(Supplied data)
▶

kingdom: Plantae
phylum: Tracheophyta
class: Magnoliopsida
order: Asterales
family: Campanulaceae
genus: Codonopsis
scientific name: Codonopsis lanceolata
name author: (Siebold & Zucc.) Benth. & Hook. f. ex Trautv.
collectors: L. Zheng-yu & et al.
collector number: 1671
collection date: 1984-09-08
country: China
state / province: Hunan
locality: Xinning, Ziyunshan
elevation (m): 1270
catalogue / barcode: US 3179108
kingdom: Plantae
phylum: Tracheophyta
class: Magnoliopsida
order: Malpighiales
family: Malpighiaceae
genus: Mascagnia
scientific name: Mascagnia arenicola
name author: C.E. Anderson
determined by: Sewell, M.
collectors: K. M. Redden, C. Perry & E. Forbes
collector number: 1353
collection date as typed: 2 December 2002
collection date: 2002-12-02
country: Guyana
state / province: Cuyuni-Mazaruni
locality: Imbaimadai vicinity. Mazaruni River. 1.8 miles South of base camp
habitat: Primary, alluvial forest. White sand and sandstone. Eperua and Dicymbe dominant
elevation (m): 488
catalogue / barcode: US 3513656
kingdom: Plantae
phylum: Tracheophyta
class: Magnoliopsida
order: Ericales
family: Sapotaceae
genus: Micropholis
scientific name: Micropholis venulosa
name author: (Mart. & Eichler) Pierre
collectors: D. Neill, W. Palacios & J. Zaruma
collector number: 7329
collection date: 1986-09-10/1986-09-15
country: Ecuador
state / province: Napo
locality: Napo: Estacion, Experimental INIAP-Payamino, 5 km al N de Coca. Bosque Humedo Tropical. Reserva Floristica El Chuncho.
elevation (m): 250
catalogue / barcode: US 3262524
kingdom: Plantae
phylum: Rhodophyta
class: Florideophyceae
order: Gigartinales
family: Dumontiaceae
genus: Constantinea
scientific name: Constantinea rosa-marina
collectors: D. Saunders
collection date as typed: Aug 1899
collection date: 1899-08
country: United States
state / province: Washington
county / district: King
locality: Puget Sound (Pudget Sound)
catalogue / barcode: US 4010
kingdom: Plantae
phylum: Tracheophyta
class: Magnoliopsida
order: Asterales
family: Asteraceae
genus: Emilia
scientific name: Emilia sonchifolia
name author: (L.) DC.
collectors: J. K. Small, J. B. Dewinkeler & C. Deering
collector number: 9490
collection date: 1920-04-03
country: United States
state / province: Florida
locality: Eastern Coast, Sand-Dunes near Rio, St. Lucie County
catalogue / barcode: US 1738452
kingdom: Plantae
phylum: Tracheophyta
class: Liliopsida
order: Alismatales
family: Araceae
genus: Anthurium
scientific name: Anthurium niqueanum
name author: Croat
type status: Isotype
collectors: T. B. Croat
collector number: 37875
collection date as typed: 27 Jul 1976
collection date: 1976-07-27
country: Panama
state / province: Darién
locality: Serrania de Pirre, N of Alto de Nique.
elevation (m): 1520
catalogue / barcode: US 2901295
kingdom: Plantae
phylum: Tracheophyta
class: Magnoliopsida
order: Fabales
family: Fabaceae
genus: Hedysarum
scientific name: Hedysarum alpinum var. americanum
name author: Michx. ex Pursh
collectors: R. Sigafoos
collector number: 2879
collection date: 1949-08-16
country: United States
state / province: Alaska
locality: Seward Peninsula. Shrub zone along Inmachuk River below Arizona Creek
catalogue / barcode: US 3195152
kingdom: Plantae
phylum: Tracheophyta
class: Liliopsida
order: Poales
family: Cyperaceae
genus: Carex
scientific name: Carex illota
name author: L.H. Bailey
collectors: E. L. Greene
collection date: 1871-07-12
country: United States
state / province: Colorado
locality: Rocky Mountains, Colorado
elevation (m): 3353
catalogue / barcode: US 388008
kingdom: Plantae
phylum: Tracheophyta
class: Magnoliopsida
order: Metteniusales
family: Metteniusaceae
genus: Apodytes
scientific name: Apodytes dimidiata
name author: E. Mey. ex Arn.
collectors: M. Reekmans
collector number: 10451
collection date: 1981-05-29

◀

(What needs to be done)
Copy the listing above word for word, with every line in its original order.

(The completed task)
kingdom: Plantae
phylum: Tracheophyta
class: Magnoliopsida
order: Asterales
family: Campanulaceae
genus: Codonopsis
scientific name: Codonopsis lanceolata
name author: (Siebold & Zucc.) Benth. & Hook. f. ex Trautv.
collectors: L. Zheng-yu & et al.
collector number: 1671
collection date: 1984-09-08
country: China
state / province: Hunan
locality: Xinning, Ziyunshan
elevation (m): 1270
catalogue / barcode: US 3179108
kingdom: Plantae
phylum: Tracheophyta
class: Magnoliopsida
order: Malpighiales
family: Malpighiaceae
genus: Mascagnia
scientific name: Mascagnia arenicola
name author: C.E. Anderson
determined by: Sewell, M.
collectors: K. M. Redden, C. Perry & E. Forbes
collector number: 1353
collection date as typed: 2 December 2002
collection date: 2002-12-02
country: Guyana
state / province: Cuyuni-Mazaruni
locality: Imbaimadai vicinity. Mazaruni River. 1.8 miles South of base camp
habitat: Primary, alluvial forest. White sand and sandstone. Eperua and Dicymbe dominant
elevation (m): 488
catalogue / barcode: US 3513656
kingdom: Plantae
phylum: Tracheophyta
class: Magnoliopsida
order: Ericales
family: Sapotaceae
genus: Micropholis
scientific name: Micropholis venulosa
name author: (Mart. & Eichler) Pierre
collectors: D. Neill, W. Palacios & J. Zaruma
collector number: 7329
collection date: 1986-09-10/1986-09-15
country: Ecuador
state / province: Napo
locality: Napo: Estacion, Experimental INIAP-Payamino, 5 km al N de Coca. Bosque Humedo Tropical. Reserva Floristica El Chuncho.
elevation (m): 250
catalogue / barcode: US 3262524
kingdom: Plantae
phylum: Rhodophyta
class: Florideophyceae
order: Gigartinales
family: Dumontiaceae
genus: Constantinea
scientific name: Constantinea rosa-marina
collectors: D. Saunders
collection date as typed: Aug 1899
collection date: 1899-08
country: United States
state / province: Washington
county / district: King
locality: Puget Sound (Pudget Sound)
catalogue / barcode: US 4010
kingdom: Plantae
phylum: Tracheophyta
class: Magnoliopsida
order: Asterales
family: Asteraceae
genus: Emilia
scientific name: Emilia sonchifolia
name author: (L.) DC.
collectors: J. K. Small, J. B. Dewinkeler & C. Deering
collector number: 9490
collection date: 1920-04-03
country: United States
state / province: Florida
locality: Eastern Coast, Sand-Dunes near Rio, St. Lucie County
catalogue / barcode: US 1738452
kingdom: Plantae
phylum: Tracheophyta
class: Liliopsida
order: Alismatales
family: Araceae
genus: Anthurium
scientific name: Anthurium niqueanum
name author: Croat
type status: Isotype
collectors: T. B. Croat
collector number: 37875
collection date as typed: 27 Jul 1976
collection date: 1976-07-27
country: Panama
state / province: Darién
locality: Serrania de Pirre, N of Alto de Nique.
elevation (m): 1520
catalogue / barcode: US 2901295
kingdom: Plantae
phylum: Tracheophyta
class: Magnoliopsida
order: Fabales
family: Fabaceae
genus: Hedysarum
scientific name: Hedysarum alpinum var. americanum
name author: Michx. ex Pursh
collectors: R. Sigafoos
collector number: 2879
collection date: 1949-08-16
country: United States
state / province: Alaska
locality: Seward Peninsula. Shrub zone along Inmachuk River below Arizona Creek
catalogue / barcode: US 3195152
kingdom: Plantae
phylum: Tracheophyta
class: Liliopsida
order: Poales
family: Cyperaceae
genus: Carex
scientific name: Carex illota
name author: L.H. Bailey
collectors: E. L. Greene
collection date: 1871-07-12
country: United States
state / province: Colorado
locality: Rocky Mountains, Colorado
elevation (m): 3353
catalogue / barcode: US 388008
kingdom: Plantae
phylum: Tracheophyta
class: Magnoliopsida
order: Metteniusales
family: Metteniusaceae
genus: Apodytes
scientific name: Apodytes dimidiata
name author: E. Mey. ex Arn.
collectors: M. Reekmans
collector number: 10451
collection date: 1981-05-29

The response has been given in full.